Она молчит. Пальцы ее силятся застегнуть верхнюю пуговицу на ночной рубашке, но это им не удается. Потому что пуговица уже застегнута.
— Нет, я не разочарован. С чего это вдруг? Ты буквально прелестна, Рахель. — Но это пустые разговоры, ибо в душе он как раз в этот момент спрашивает себя, что вообще привело его сюда посреди ночи. Что ему взбрело в голову? Рука его уже на ручке двери, и он поглядывает на свои часы: два с половиной часа провел он здесь. Даже чуть больше — два часа и сорок минут.
— Только знай, что я…
— Я знаю, Рахель. — Он намеренно прерывает ее, чтобы не услышать то, что она, по-видимому, собирается сказать ему. — Я знаю. И не беспокойся. Ведь ты сама сказала, что нам было буквально прекрасно вместе. До свидания. Возвращайся в постель, поспи до утра. Или даже до полудня, почему бы и нет? — Слова «ведь», «почему бы и нет» и особенно «буквально» делают его пустую болтовню еще более выхолощенной и лживой. Ты жалок, говорит он себе. Позорище, говорит он себе.
А потом? Может, потом ты оттуда пошел проверить, не открыто ли в половине третьего ночи кафе Рики и не там еще ли, случаем, она сама?
И он уже снова на улице, в темноте, тяжело шагая, сворачивает с улицы в аллею, с аллеи в переулок, а затем в другой. И тут, здрасьте, я ваша тетя, тут его член начинает вдруг оживать. Что с тобой, дурачок? Вспомнил о том, что упустил? Ты уж извини, но кто из нас полный идиот — ты или я? Так что помолчи.
Когда писатель пересекал пустынную улицу освещенную желтыми фонарями, направляясь направо, в полутемный безлюдный переулок, начал он мысленно дорисовывать портрет госпожи Мириам Нехораит, а также портрет Иерухама Шдемати, культработника, добавлять дополнительные штрихи, чтобы образы их не вышли плоскими.
А тем временем ноги сами привели его в незнакомые места, к той черте, где кончается город и начинаются пустынные поля, простирающиеся в ночи.
Возле строящегося здания стоял ночной сторож, горбатенький коротышка. Приподняв одно плечо и не шевелясь, он долго мочился. Дальше шли электрические столбы, немощеный тротуар, склады, навесы из жести, груды песка и щебня. Асфальт кончился, дальше тянулась грунтовая дорога. А вот и конец города: поля колючек, четыре ржавые бочки, площадки, заваленные строительным мусором, сломанная мебель, тень от зарослей клещевины на склоне, остов джипа, резиновая покрышка, наполовину погребенная в песке…
Наконец-то. Тут ты будешь один. Усядешься на перевернутый ящик. Увидишь силуэт гор. Звезды. Подмигивающий свет окон. Глупый светофор бесцельно желтеет, краснеет и зеленеет. Далекий лай собак и легкий запах канализации. Зачем писать обо всем этом? Все это существует и будет существовать независимо от того, напишешь ты об этом или нет, будешь ты тут или не будешь…

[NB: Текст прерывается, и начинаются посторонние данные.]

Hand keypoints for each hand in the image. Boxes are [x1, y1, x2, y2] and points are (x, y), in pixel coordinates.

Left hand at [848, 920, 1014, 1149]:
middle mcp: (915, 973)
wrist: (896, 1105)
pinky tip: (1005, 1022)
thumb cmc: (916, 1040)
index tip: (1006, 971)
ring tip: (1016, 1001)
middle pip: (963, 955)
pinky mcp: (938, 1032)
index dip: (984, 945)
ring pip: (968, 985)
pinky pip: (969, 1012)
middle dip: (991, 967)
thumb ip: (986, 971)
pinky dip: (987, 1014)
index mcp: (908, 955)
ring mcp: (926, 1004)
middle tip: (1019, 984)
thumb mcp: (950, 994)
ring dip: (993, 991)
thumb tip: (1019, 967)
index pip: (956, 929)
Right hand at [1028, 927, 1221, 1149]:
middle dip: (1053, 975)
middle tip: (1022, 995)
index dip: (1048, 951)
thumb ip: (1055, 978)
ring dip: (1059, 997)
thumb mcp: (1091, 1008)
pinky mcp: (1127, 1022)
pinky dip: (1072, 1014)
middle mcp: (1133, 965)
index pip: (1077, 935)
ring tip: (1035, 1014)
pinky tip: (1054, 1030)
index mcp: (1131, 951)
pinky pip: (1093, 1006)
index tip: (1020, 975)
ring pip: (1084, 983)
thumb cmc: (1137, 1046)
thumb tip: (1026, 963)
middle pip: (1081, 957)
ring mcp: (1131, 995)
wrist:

Но разве эти главные вопросы не появлялись уже в самом начале текста? Почему ты пишешь? Почему ты пишешь именно так? Какую пользу приносят — если вообще приносят — твои творения обществу, стране? Способствуют ли они упрочению положительных ценностей? На кого ты стремишься повлиять? Может, ты пишешь только ради славы? Или ради денег?